YOGYAKARTA, JOGPAPER.NET — Industri 4.0 dan Society 5.0 atau era disrupsi teknologi mendorong perubahan lapangan kerja atau alih profesi akibat pekerjaan manusia digantikan oleh mesin, robot dan teknologi cerdas buatan. Perguruan tinggi harus melakukan rekayasa lulusan yang inovatif dan akomodatif terhadap perubahan teknologi tersebut.
Rektor Universitas Widya Mataram (UWM) Yogyakarta, Prof Dr Edy Suandi Hamid mengatakan hal itu pada webinar ‘Perguran Tinggi dan Masa Depan Bangsa,’ yang diselenggarakan Ikatan Cendekiawan Muslim Indonesia Daerah Istimewa Yogyakarta (ICMI DIY), Rabu (8/12/2021). Teknologi telah melahirkan berbagai pekerjaan atau profesi yang saat ini belum ada.

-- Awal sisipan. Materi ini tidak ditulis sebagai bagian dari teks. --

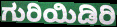
ಗುರಿಯಿಡಿರಿ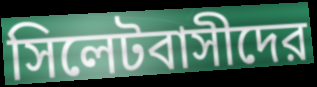
সিলেটবাসীদের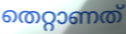
തെറ്റാണത്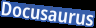
DocusaurusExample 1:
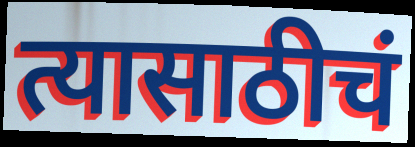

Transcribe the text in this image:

त्यासाठीचं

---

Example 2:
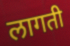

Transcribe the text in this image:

लागती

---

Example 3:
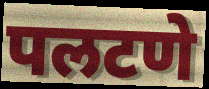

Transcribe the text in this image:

पलटणे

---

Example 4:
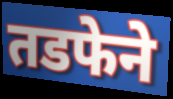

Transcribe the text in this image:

तडफेने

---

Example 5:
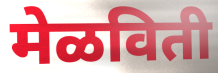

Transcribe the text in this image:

मेळविती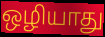
ஒழியாதுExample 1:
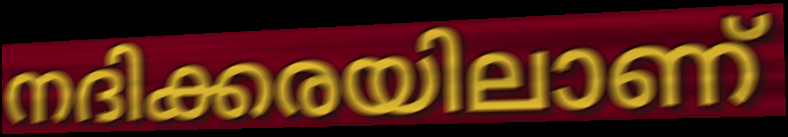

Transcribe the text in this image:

നദിക്കരയിലാണ്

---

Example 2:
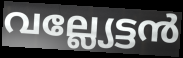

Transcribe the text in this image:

വല്ല്യേട്ടൻ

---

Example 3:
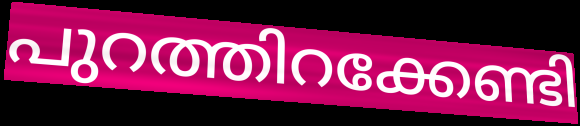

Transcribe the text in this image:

പുറത്തിറക്കേണ്ടി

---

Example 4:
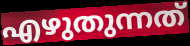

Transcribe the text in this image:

എഴുതുന്നത്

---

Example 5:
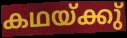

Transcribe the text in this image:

കഥയ്ക്കു്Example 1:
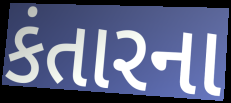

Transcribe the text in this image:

કંતારના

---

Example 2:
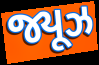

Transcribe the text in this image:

જ્યૂઝ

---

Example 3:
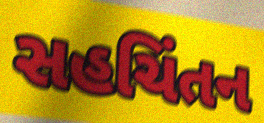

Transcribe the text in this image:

સહચિંતન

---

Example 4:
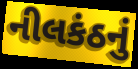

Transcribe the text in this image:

નીલકંઠનું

Mengutip data McKinsey, Edy Suandi Hamid menyebut terdapat 75 juta – 375 juta tenaga kerja global beralih profesi pada 2016-2017. Sementara Gartner menyebut terdapat 1,8 juta pekerjaan digantikan oleh artificial intelligence atau perangkat kecerdasan buatan.

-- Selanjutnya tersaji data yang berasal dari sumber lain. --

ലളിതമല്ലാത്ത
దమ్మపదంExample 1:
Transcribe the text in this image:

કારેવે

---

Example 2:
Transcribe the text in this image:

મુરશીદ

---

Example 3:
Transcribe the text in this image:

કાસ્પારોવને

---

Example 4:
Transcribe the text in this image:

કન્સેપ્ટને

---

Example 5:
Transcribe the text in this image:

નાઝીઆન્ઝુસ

Revolusi industri 4.0 akan makin masif dampaknya bagi pekerjaan pada tahun-tahun mendatang. Terdapat estimasi dari para ahli, sebanyak 75 persen pekerjaan yang saat ini bisa dikerjakan oleh pekerja berbagai latar belakang profesi akan hilang pada 10 tahun ke depan.

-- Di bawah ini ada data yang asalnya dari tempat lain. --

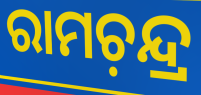
ରାମଚ଼ନ୍ଦ୍ରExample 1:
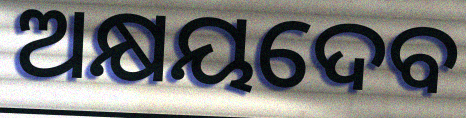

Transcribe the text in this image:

ଅକ୍ଷୟଦେବ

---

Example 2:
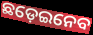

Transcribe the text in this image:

ଛଡ଼େଇନେବ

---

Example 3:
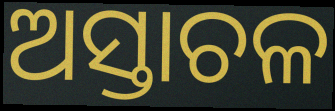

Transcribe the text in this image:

ଅସ୍ତାଚଳ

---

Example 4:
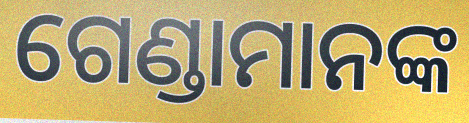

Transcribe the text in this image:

ଗେଣ୍ଡାମାନଙ୍କ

“Menghadapi situasi tersebut, perguruan tinggi harus menyiapkan sumber daya manusia yang bisa berpikir kreatif dan memiliki kemampuan mengaplikasikan teknologi dalam berbagai pekerjaan,” kata Edy.
Menurut Edy Suandi Hamid, perguruan tinggi menghadapi tantangan untuk menciptakan karakter lulusan yang sesuai dengan perkembangan teknologi dan memiliki karakter inovatif. Tantangan tersebut datang dari internal perguruan tinggi seperti keterbatasan perangkat pendukung pembelajaran dan sumber daya manusia berkualifikasi doktor. Kemudian tantangan dari eksternal dalam bentuk dukungan pendanaan (subsidi) dari pemerintah seperti regulasi penyelenggaraan pendidikan yang membatasi pembukaan prodi baru.
Sementara Prof Dr Rochmat Wahab, Rektor Universitas Negeri Yogyakarta (UNY) periode 2009-2017 berpendapat, perguruan tinggi menjadi arena strategis menjawab persoalan sumber daya manusia dan bangsa yang sedang menghadapi masa depan tidak menentu. “Bagaimana peran dan platform perguruan tinggi yang menghasilkan sumber daya manusia sesuai dengan perkembangan teknologi, dan produk riset yang diperlukan untuk menghadapi masa depan, itu tantangan perguruan tinggi saat ini,” kata dia.
Anggota Dewan Kehormatan Forum Rektor Indonesia dan Dewan Pertimbangan ICMI DIY menegaskan, tantangan perguruan tinggi di Indonesia makin berat dalam mencapai peran tersebut karena problem pendanaan. Perhatian pemerintah dalam mengalokasikan dana riset dan sumber daya manusia sangat berkurang belakangan.
“Dana pemerintah lebih banyak diserap oleh pembangunan infrastruktur, atau dana pemerintah lebih besar dialokasikan ke sektor non sumber daya manusia dan riset. Dalam situasi demikian, perguruan tinggi tetap dituntut untuk meraih pencapaian yang maksimal,” katanya.